Collected data:
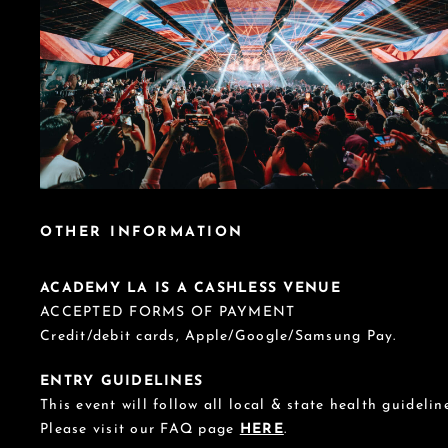
OTHER INFORMATION
ACADEMY LA IS A CASHLESS VENUE
ACCEPTED FORMS OF PAYMENT
Credit/debit cards, Apple/Google/Samsung Pay.
ENTRY GUIDELINES
This event will follow all local & state health guideline
Please visit our FAQ page
HERE
.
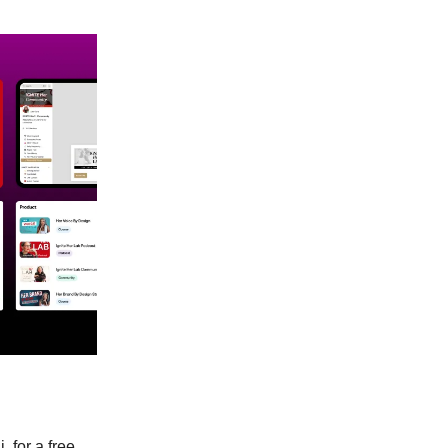
 for a free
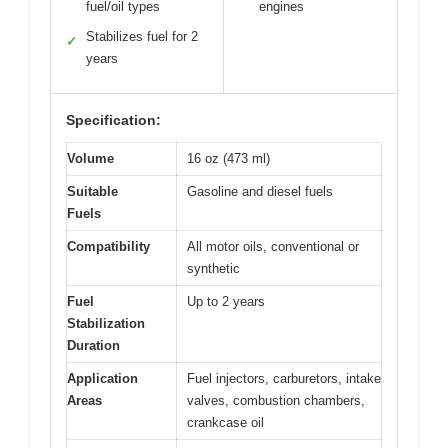
fuel/oil types
engines
Stabilizes fuel for 2
✓
years
Specification:
Volume
16 oz (473 ml)
Suitable
Gasoline and diesel fuels
Fuels
Compatibility
All motor oils, conventional or
synthetic
Fuel
Up to 2 years
Stabilization
Duration
Application
Fuel injectors, carburetors, intake
Areas
valves, combustion chambers,
crankcase oil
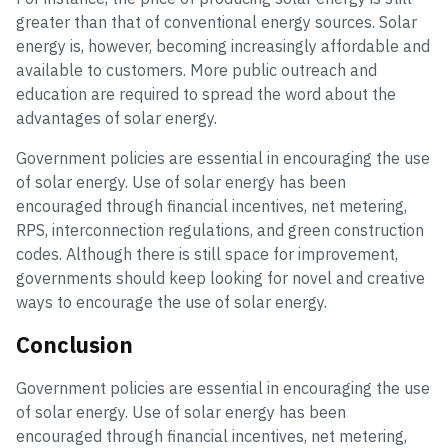
greater than that of conventional energy sources. Solar
energy is, however, becoming increasingly affordable and
available to customers. More public outreach and
education are required to spread the word about the
advantages of solar energy.
Government policies are essential in encouraging the use
of solar energy. Use of solar energy has been
encouraged through financial incentives, net metering,
RPS, interconnection regulations, and green construction
codes. Although there is still space for improvement,
governments should keep looking for novel and creative
ways to encourage the use of solar energy.
Conclusion
Government policies are essential in encouraging the use
of solar energy. Use of solar energy has been
encouraged through financial incentives, net metering,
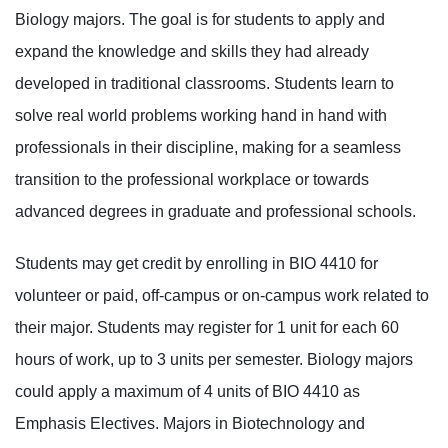
Biology majors. The goal is for students to apply and
expand the knowledge and skills they had already
developed in traditional classrooms. Students learn to
solve real world problems working hand in hand with
professionals in their discipline, making for a seamless
transition to the professional workplace or towards
advanced degrees in graduate and professional schools.
Students may get credit by enrolling in BIO 4410 for
volunteer or paid, off-campus or on-campus work related to
their major. Students may register for 1 unit for each 60
hours of work, up to 3 units per semester. Biology majors
could apply a maximum of 4 units of BIO 4410 as
Emphasis Electives. Majors in Biotechnology and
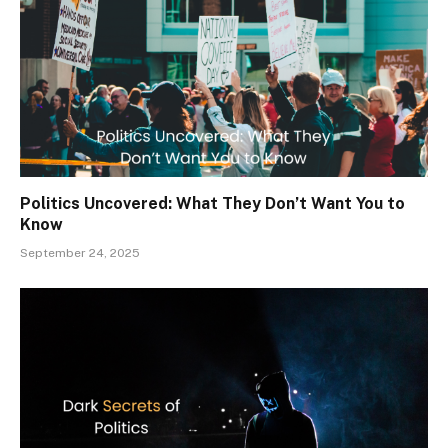
Politics Uncovered: What They Don’t Want You to
Know
September 24, 2025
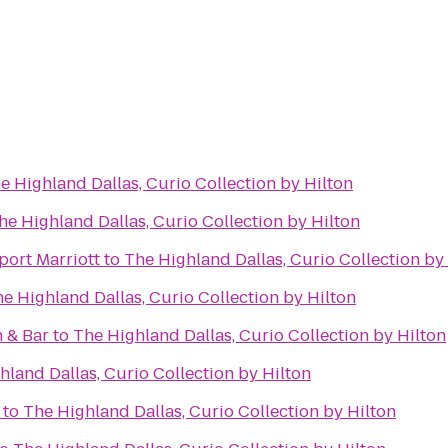
e Highland Dallas, Curio Collection by Hilton
he Highland Dallas, Curio Collection by Hilton
port Marriott
to
The Highland Dallas, Curio Collection by
e Highland Dallas, Curio Collection by Hilton
 & Bar
to
The Highland Dallas, Curio Collection by Hilton
hland Dallas, Curio Collection by Hilton
to
The Highland Dallas, Curio Collection by Hilton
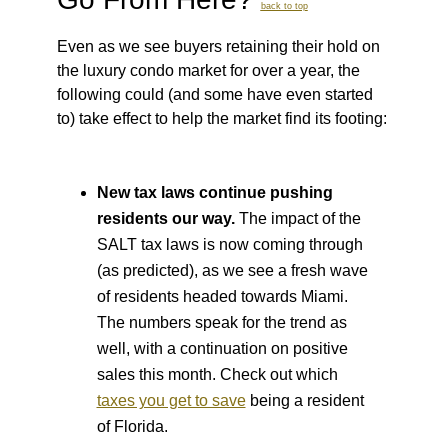
back to top
Even as we see buyers retaining their hold on
the luxury condo market for over a year, the
following could (and some have even started
to) take effect to help the market find its footing:
New tax laws continue pushing
residents our way.
The impact of the
SALT tax laws is now coming through
(as predicted), as we see a fresh wave
of residents headed towards Miami.
The numbers speak for the trend as
well, with a continuation on positive
sales this month. Check out which
taxes you get to save
being a resident
of Florida.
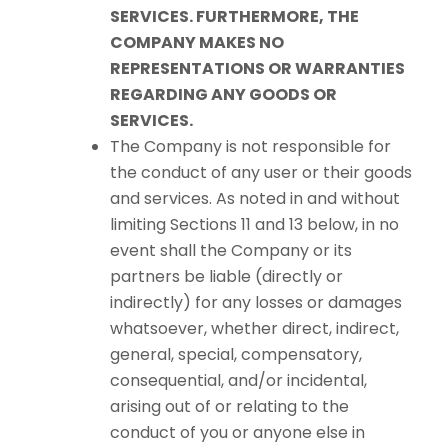
SERVICES. FURTHERMORE, THE
COMPANY MAKES NO
REPRESENTATIONS OR WARRANTIES
REGARDING ANY GOODS OR
SERVICES.
The Company is not responsible for
the conduct of any user or their goods
and services. As noted in and without
limiting Sections 11 and 13 below, in no
event shall the Company or its
partners be liable (directly or
indirectly) for any losses or damages
whatsoever, whether direct, indirect,
general, special, compensatory,
consequential, and/or incidental,
arising out of or relating to the
conduct of you or anyone else in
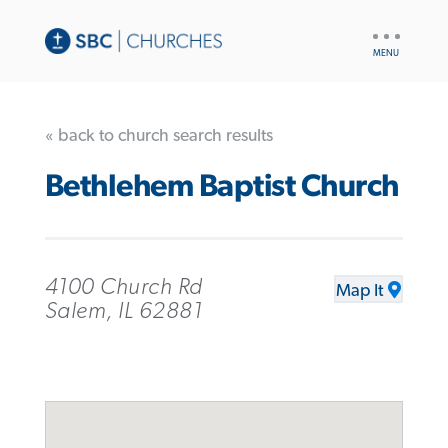
UTILITY
NAV
« back to church search results
Bethlehem Baptist Church
4100 Church Rd
Map It
Salem, IL 62881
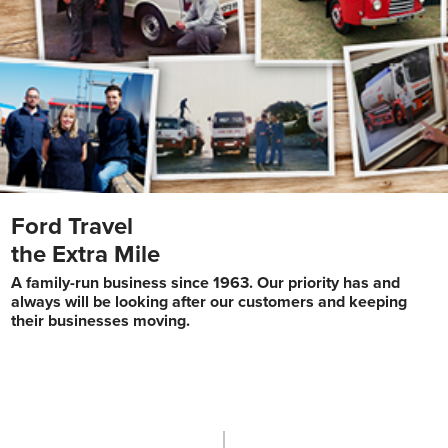
Ford Travel
the Extra Mile
A family-run business since 1963. Our priority has and
always will be looking after our customers and keeping
their businesses moving.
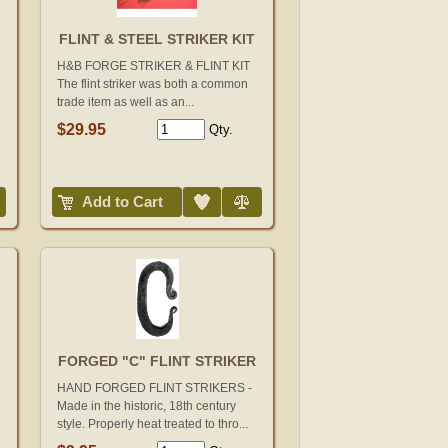
FLINT & STEEL STRIKER KIT
H&B FORGE STRIKER & FLINT KIT
The flint striker was both a common
trade item as well as an...
$29.95
Qty.
Add to Wish List
Compare
Add to Cart
FORGED "C" FLINT STRIKER
HAND FORGED FLINT STRIKERS -
Made in the historic, 18th century
style. Properly heat treated to thro...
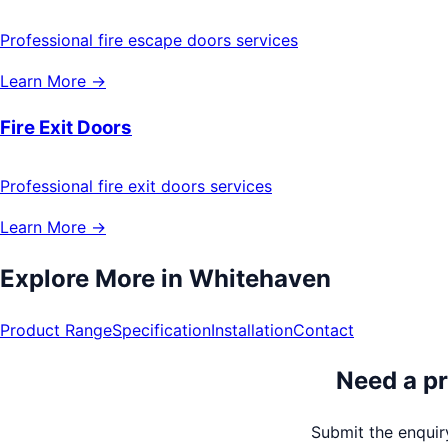
Professional fire escape doors services
Learn More →
Fire Exit Doors
Professional fire exit doors services
Learn More →
Explore More in
Whitehaven
Product Range
Specification
Installation
Contact
Need a pr
Submit the enquiry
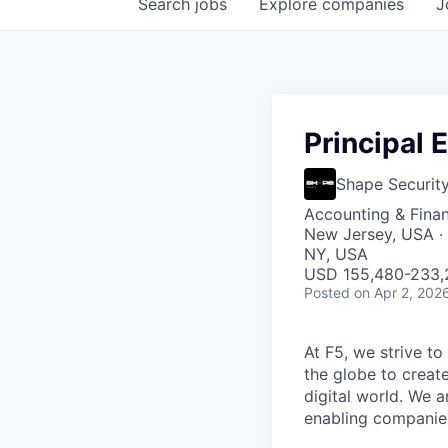
Search
jobs
Explore
companies
J
Principal 
Shape Securit
Accounting & Fina
New Jersey, USA · 
NY, USA
USD 155,480-233,2
Posted
on Apr 2, 202
At F5, we strive to
the globe to creat
digital world. We 
enabling companies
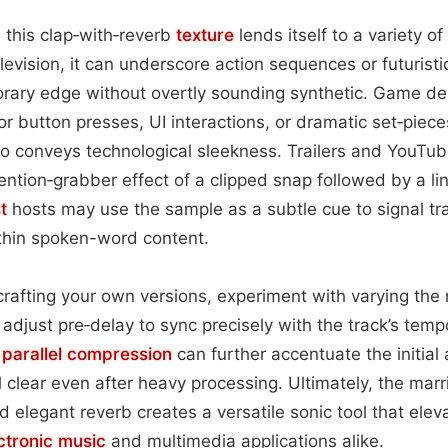
 this clap‑with‑reverb
texture
lends itself to a variety of
elevision, it can underscore action sequences or futurist
orary edge without overtly sounding synthetic. Game de
r button presses, UI interactions, or dramatic set‑piece
ho conveys technological sleekness. Trailers and YouTube
tention‑grabber effect of a clipped snap followed by a li
t
hosts may use the sample as a subtle cue to signal tra
thin spoken-word content.
rafting your own versions, experiment with varying the
adjust pre‑delay to sync precisely with the track’s tempo
r
parallel compression
can further accentuate the initial 
l clear even after heavy processing. Ultimately, the marr
nd elegant reverb creates a versatile sonic tool that ele
ctronic music
and multimedia applications alike.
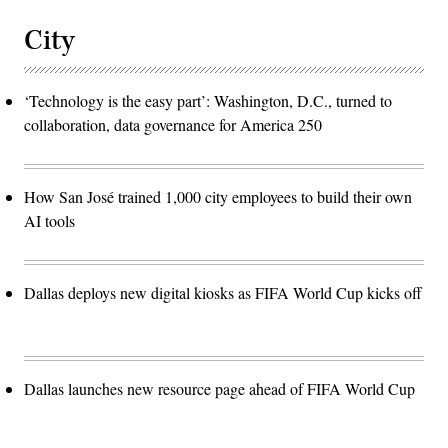
City
‘Technology is the easy part’: Washington, D.C., turned to
collaboration, data governance for America 250
How San José trained 1,000 city employees to build their own
AI tools
Dallas deploys new digital kiosks as FIFA World Cup kicks off
Dallas launches new resource page ahead of FIFA World Cup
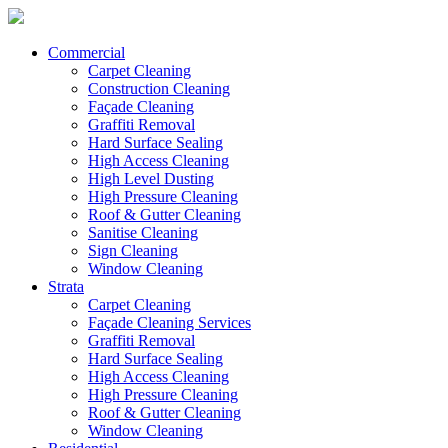
Commercial
Carpet Cleaning
Construction Cleaning
Façade Cleaning
Graffiti Removal
Hard Surface Sealing
High Access Cleaning
High Level Dusting
High Pressure Cleaning
Roof & Gutter Cleaning
Sanitise Cleaning
Sign Cleaning
Window Cleaning
Strata
Carpet Cleaning
Façade Cleaning Services
Graffiti Removal
Hard Surface Sealing
High Access Cleaning
High Pressure Cleaning
Roof & Gutter Cleaning
Window Cleaning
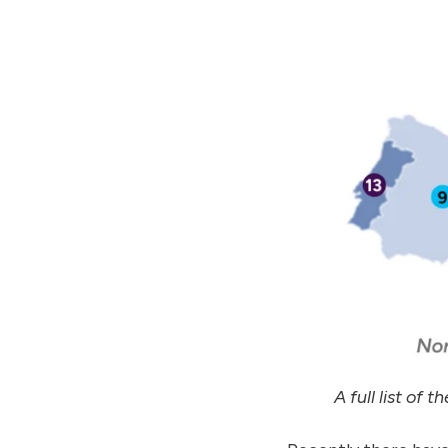
A full list of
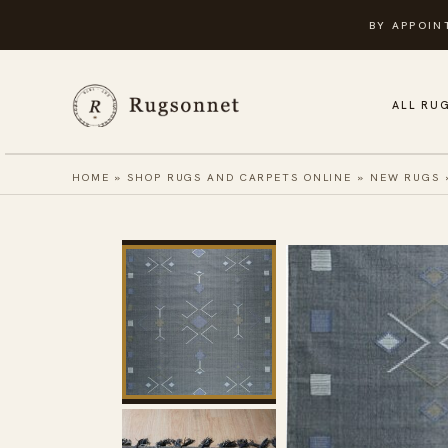
Skip
BY APPOIN
to
content
ALL RU
HOME
»
SHOP RUGS AND CARPETS ONLINE
»
NEW RUGS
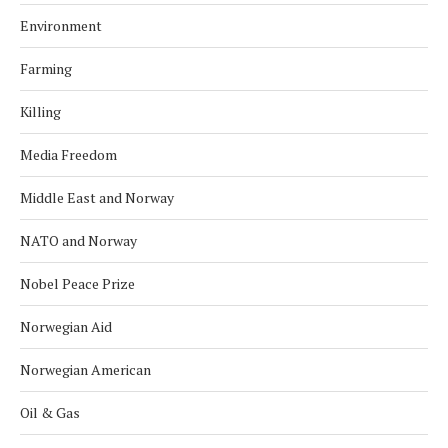
Environment
Farming
Killing
Media Freedom
Middle East and Norway
NATO and Norway
Nobel Peace Prize
Norwegian Aid
Norwegian American
Oil & Gas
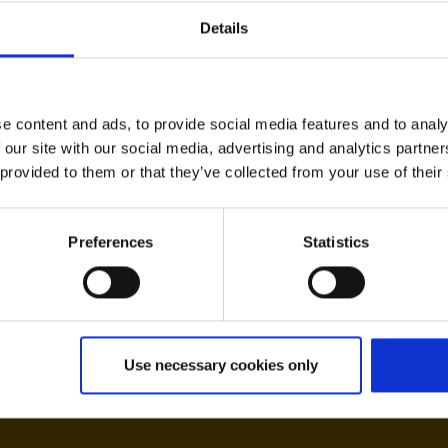
Details
e content and ads, to provide social media features and to analy
Expected flight time
 our site with our social media, advertising and analytics partn
te)
ca. 4:30
 provided to them or that they’ve collected from your use of their
Preferences
Statistics
aca
Use necessary cookies only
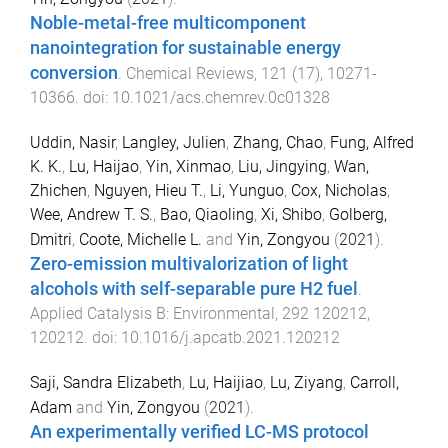
Noble-metal-free multicomponent
nanointegration for sustainable energy
conversion
.
Chemical Reviews
,
121
(
17
),
10271
-
10366
. doi:
10.1021/acs.chemrev.0c01328
Uddin, Nasir
,
Langley, Julien
,
Zhang, Chao
,
Fung, Alfred
K. K.
,
Lu, Haijao
,
Yin, Xinmao
,
Liu, Jingying
,
Wan,
Zhichen
,
Nguyen, Hieu T.
,
Li, Yunguo
,
Cox, Nicholas
,
Wee, Andrew T. S.
,
Bao, Qiaoling
,
Xi, Shibo
,
Golberg,
Dmitri
,
Coote, Michelle L.
and
Yin, Zongyou
(
2021
).
Zero-emission multivalorization of light
alcohols with self-separable pure H2 fuel
.
Applied Catalysis B: Environmental
,
292
120212
,
120212
. doi:
10.1016/j.apcatb.2021.120212
Saji, Sandra Elizabeth
,
Lu, Haijiao
,
Lu, Ziyang
,
Carroll,
Adam
and
Yin, Zongyou
(
2021
).
An experimentally verified LC-MS protocol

Work instructions >>
Repeat all the data as it stands, dropping any images it holds.

Answer to this task >>
OTHER INFORMATION
ACADEMY LA IS A CASHLESS VENUE
ACCEPTED FORMS OF PAYMENT
Credit/debit cards, Apple/Google/Samsung Pay.
ENTRY GUIDELINES
This event will follow all local & state health guideline
Please visit our FAQ page
HERE
.
 for a free
fuel/oil types
engines
Stabilizes fuel for 2
✓
years
Specification:
Volume
16 oz (473 ml)
Suitable
Gasoline and diesel fuels
Fuels
Compatibility
All motor oils, conventional or
synthetic
Fuel
Up to 2 years
Stabilization
Duration
Application
Fuel injectors, carburetors, intake
Areas
valves, combustion chambers,
crankcase oil
greater than that of conventional energy sources. Solar
energy is, however, becoming increasingly affordable and
available to customers. More public outreach and
education are required to spread the word about the
advantages of solar energy.
Government policies are essential in encouraging the use
of solar energy. Use of solar energy has been
encouraged through financial incentives, net metering,
RPS, interconnection regulations, and green construction
codes. Although there is still space for improvement,
governments should keep looking for novel and creative
ways to encourage the use of solar energy.
Conclusion
Government policies are essential in encouraging the use
of solar energy. Use of solar energy has been
encouraged through financial incentives, net metering,
Biology majors. The goal is for students to apply and
expand the knowledge and skills they had already
developed in traditional classrooms. Students learn to
solve real world problems working hand in hand with
professionals in their discipline, making for a seamless
transition to the professional workplace or towards
advanced degrees in graduate and professional schools.
Students may get credit by enrolling in BIO 4410 for
volunteer or paid, off-campus or on-campus work related to
their major. Students may register for 1 unit for each 60
hours of work, up to 3 units per semester. Biology majors
could apply a maximum of 4 units of BIO 4410 as
Emphasis Electives. Majors in Biotechnology and
Politics Uncovered: What They Don’t Want You to
Know
September 24, 2025
e Highland Dallas, Curio Collection by Hilton
he Highland Dallas, Curio Collection by Hilton
port Marriott
to
The Highland Dallas, Curio Collection by
e Highland Dallas, Curio Collection by Hilton
 & Bar
to
The Highland Dallas, Curio Collection by Hilton
hland Dallas, Curio Collection by Hilton
to
The Highland Dallas, Curio Collection by Hilton
back to top
Even as we see buyers retaining their hold on
the luxury condo market for over a year, the
following could (and some have even started
to) take effect to help the market find its footing:
New tax laws continue pushing
residents our way.
The impact of the
SALT tax laws is now coming through
(as predicted), as we see a fresh wave
of residents headed towards Miami.
The numbers speak for the trend as
well, with a continuation on positive
sales this month. Check out which
taxes you get to save
being a resident
of Florida.
SERVICES. FURTHERMORE, THE
COMPANY MAKES NO
REPRESENTATIONS OR WARRANTIES
REGARDING ANY GOODS OR
SERVICES.
The Company is not responsible for
the conduct of any user or their goods
and services. As noted in and without
limiting Sections 11 and 13 below, in no
event shall the Company or its
partners be liable (directly or
indirectly) for any losses or damages
whatsoever, whether direct, indirect,
general, special, compensatory,
consequential, and/or incidental,
arising out of or relating to the
conduct of you or anyone else in
UTILITY
NAV
« back to church search results
Bethlehem Baptist Church
4100 Church Rd
Map It
Salem, IL 62881
Ford Travel
the Extra Mile
A family-run business since 1963. Our priority has and
always will be looking after our customers and keeping
their businesses moving.
FLINT & STEEL STRIKER KIT
H&B FORGE STRIKER & FLINT KIT
The flint striker was both a common
trade item as well as an...
$29.95
Qty.
Add to Wish List
Compare
Add to Cart
FORGED "C" FLINT STRIKER
HAND FORGED FLINT STRIKERS -
Made in the historic, 18th century
style. Properly heat treated to thro...
Professional fire escape doors services
Learn More →
Fire Exit Doors
Professional fire exit doors services
Learn More →
Explore More in
Whitehaven
Product Range
Specification
Installation
Contact
Need a pr
Submit the enquiry
Search
jobs
Explore
companies
J
Principal 
Shape Securit
Accounting & Fina
New Jersey, USA · 
NY, USA
USD 155,480-233,2
Posted
on Apr 2, 202
At F5, we strive to
the globe to creat
digital world. We 
enabling companies
 this clap‑with‑reverb
texture
lends itself to a variety of
elevision, it can underscore action sequences or futurist
orary edge without overtly sounding synthetic. Game de
r button presses, UI interactions, or dramatic set‑piece
ho conveys technological sleekness. Trailers and YouTube
tention‑grabber effect of a clipped snap followed by a li
t
hosts may use the sample as a subtle cue to signal tra
thin spoken-word content.
rafting your own versions, experiment with varying the
adjust pre‑delay to sync precisely with the track’s tempo
r
parallel compression
can further accentuate the initial 
l clear even after heavy processing. Ultimately, the marr
nd elegant reverb creates a versatile sonic tool that ele
ctronic music
and multimedia applications alike.
City
‘Technology is the easy part’: Washington, D.C., turned to
collaboration, data governance for America 250
How San José trained 1,000 city employees to build their own
AI tools
Dallas deploys new digital kiosks as FIFA World Cup kicks off
Dallas launches new resource page ahead of FIFA World Cup
Commercial
Carpet Cleaning
Construction Cleaning
Façade Cleaning
Graffiti Removal
Hard Surface Sealing
High Access Cleaning
High Level Dusting
High Pressure Cleaning
Roof & Gutter Cleaning
Sanitise Cleaning
Sign Cleaning
Window Cleaning
Strata
Carpet Cleaning
Façade Cleaning Services
Graffiti Removal
Hard Surface Sealing
High Access Cleaning
High Pressure Cleaning
Roof & Gutter Cleaning
Window Cleaning
A full list of
Skip
BY APPOIN
to
content
ALL RU
HOME
»
SHOP RUGS AND CARPETS ONLINE
»
NEW RUGS
Environment
Farming
Killing
Media Freedom
Middle East and Norway
NATO and Norway
Nobel Peace Prize
Norwegian Aid
Norwegian American
Oil & Gas
Details
e content and ads, to provide social media features and to analy
Expected flight time
 our site with our social media, advertising and analytics partn
te)
ca. 4:30
 provided to them or that they’ve collected from your use of their
Preferences
Statistics
aca
Use necessary cookies only
Noble-metal-free multicomponent
nanointegration for sustainable energy
conversion
.
Chemical Reviews
,
121
(
17
),
10271
-
10366
. doi:
10.1021/acs.chemrev.0c01328
Uddin, Nasir
,
Langley, Julien
,
Zhang, Chao
,
Fung, Alfred
K. K.
,
Lu, Haijao
,
Yin, Xinmao
,
Liu, Jingying
,
Wan,
Zhichen
,
Nguyen, Hieu T.
,
Li, Yunguo
,
Cox, Nicholas
,
Wee, Andrew T. S.
,
Bao, Qiaoling
,
Xi, Shibo
,
Golberg,
Dmitri
,
Coote, Michelle L.
and
Yin, Zongyou
(
2021
).
Zero-emission multivalorization of light
alcohols with self-separable pure H2 fuel
.
Applied Catalysis B: Environmental
,
292
120212
,
120212
. doi:
10.1016/j.apcatb.2021.120212
Saji, Sandra Elizabeth
,
Lu, Haijiao
,
Lu, Ziyang
,
Carroll,
Adam
and
Yin, Zongyou
(
2021
).
An experimentally verified LC-MS protocol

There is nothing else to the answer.